__CONSEGNA__.
Copi fedelmente il passo del testo sull'economia non osservata che comincia con le parole "L’Istat ha sistematizzato" e termina dopo "rispetto al precedente.".

---------- TESTO RIPORTATO ----------

L’Istat ha sistematizzato in un quadro analitico le diverse componenti della non-observed economy:
Fino ad oggi, in sede europea, si era convenuto di escludere l’economia illegale dalla contabilità nazionale in quanto la disomogeneità (alcune attività sono illegali in alcuni paesi ma legali in altri) e l’incertezza delle stime rendevano poco confrontabili i dati dei vari paesi. Solo pochi paesi dell’Ocse (Estonia, Lituania, Polonia, Slovacchia) comprendevano stime esplicite delle attività illecite nei loro dati relativi al Pil, introdotte in via sperimentale per uno o due anni. Ora, a partire da settembre 2014, gli Stati membri adotteranno il nuovo sistema europeo dei conti nazionali e regionali – Sec 2010 – in sostituzione del Sec 95. Il nuovo sistema, definito nel Regolamento Ue (549/2013) pubblicato il 26 giugno 2013, presenta alcune importanti differenze rispetto al precedente.

---------- RIGHE FORNITE ----------

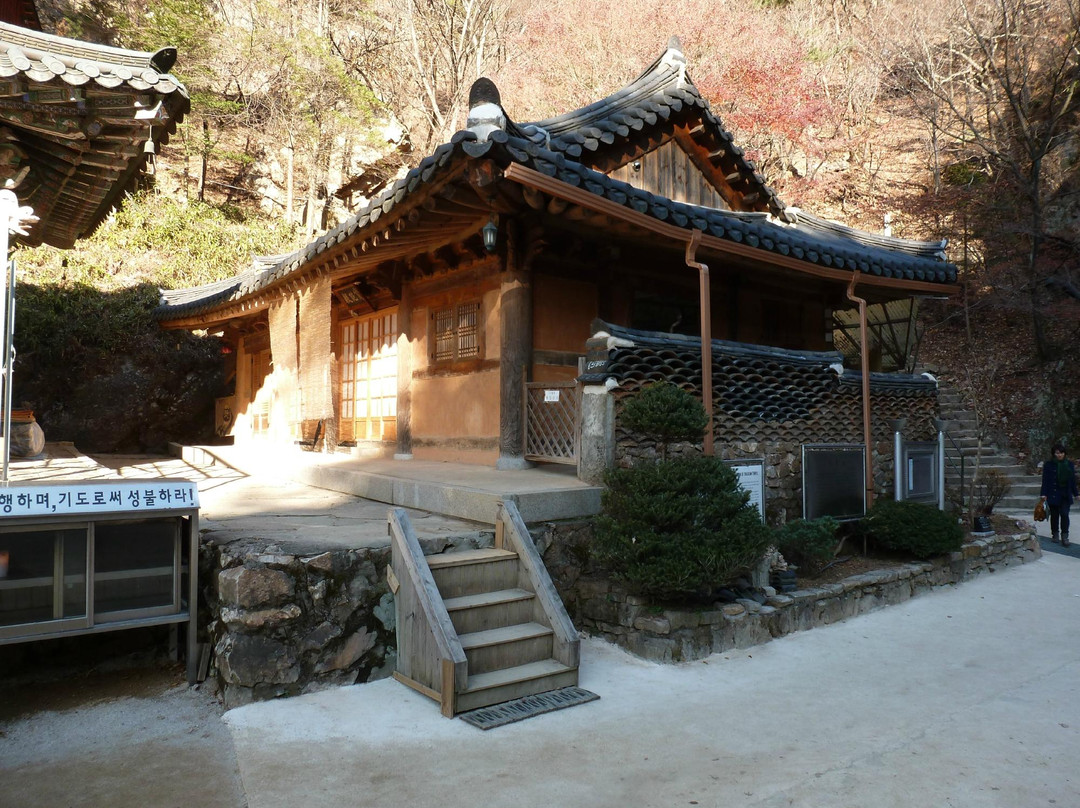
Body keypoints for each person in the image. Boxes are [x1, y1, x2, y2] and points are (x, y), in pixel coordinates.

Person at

----------
---------- RIGHE FORNITE ----------

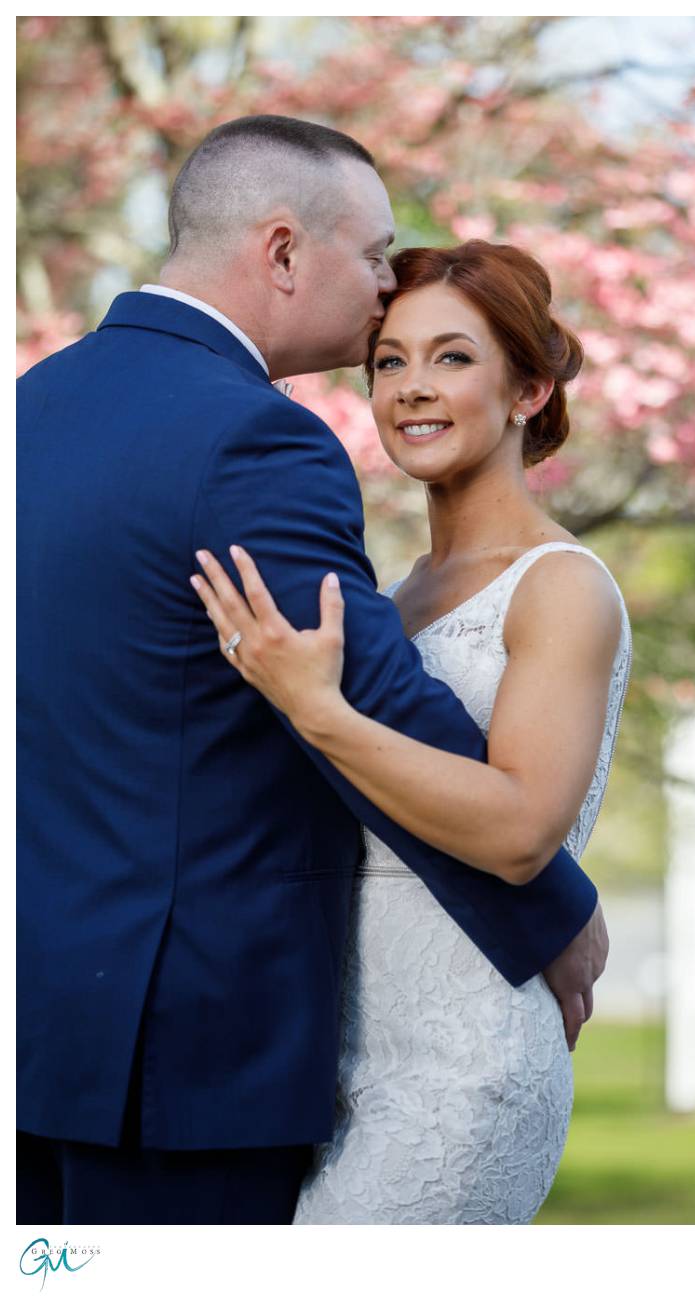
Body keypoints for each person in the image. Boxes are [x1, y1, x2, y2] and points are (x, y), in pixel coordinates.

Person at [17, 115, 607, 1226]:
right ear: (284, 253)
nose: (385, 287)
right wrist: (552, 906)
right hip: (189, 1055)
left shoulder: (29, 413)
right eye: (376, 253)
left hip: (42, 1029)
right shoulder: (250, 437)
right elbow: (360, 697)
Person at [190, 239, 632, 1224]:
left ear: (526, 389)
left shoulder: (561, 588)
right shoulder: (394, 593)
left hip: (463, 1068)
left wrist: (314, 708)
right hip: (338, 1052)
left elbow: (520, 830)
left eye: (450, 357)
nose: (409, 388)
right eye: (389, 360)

----------

__RISPOSTA__.
L’Istat ha sistematizzato in un quadro analitico le diverse componenti della non-observed economy:
Fino ad oggi, in sede europea, si era convenuto di escludere l’economia illegale dalla contabilità nazionale in quanto la disomogeneità (alcune attività sono illegali in alcuni paesi ma legali in altri) e l’incertezza delle stime rendevano poco confrontabili i dati dei vari paesi. Solo pochi paesi dell’Ocse (Estonia, Lituania, Polonia, Slovacchia) comprendevano stime esplicite delle attività illecite nei loro dati relativi al Pil, introdotte in via sperimentale per uno o due anni. Ora, a partire da settembre 2014, gli Stati membri adotteranno il nuovo sistema europeo dei conti nazionali e regionali – Sec 2010 – in sostituzione del Sec 95. Il nuovo sistema, definito nel Regolamento Ue (549/2013) pubblicato il 26 giugno 2013, presenta alcune importanti differenze rispetto al precedente.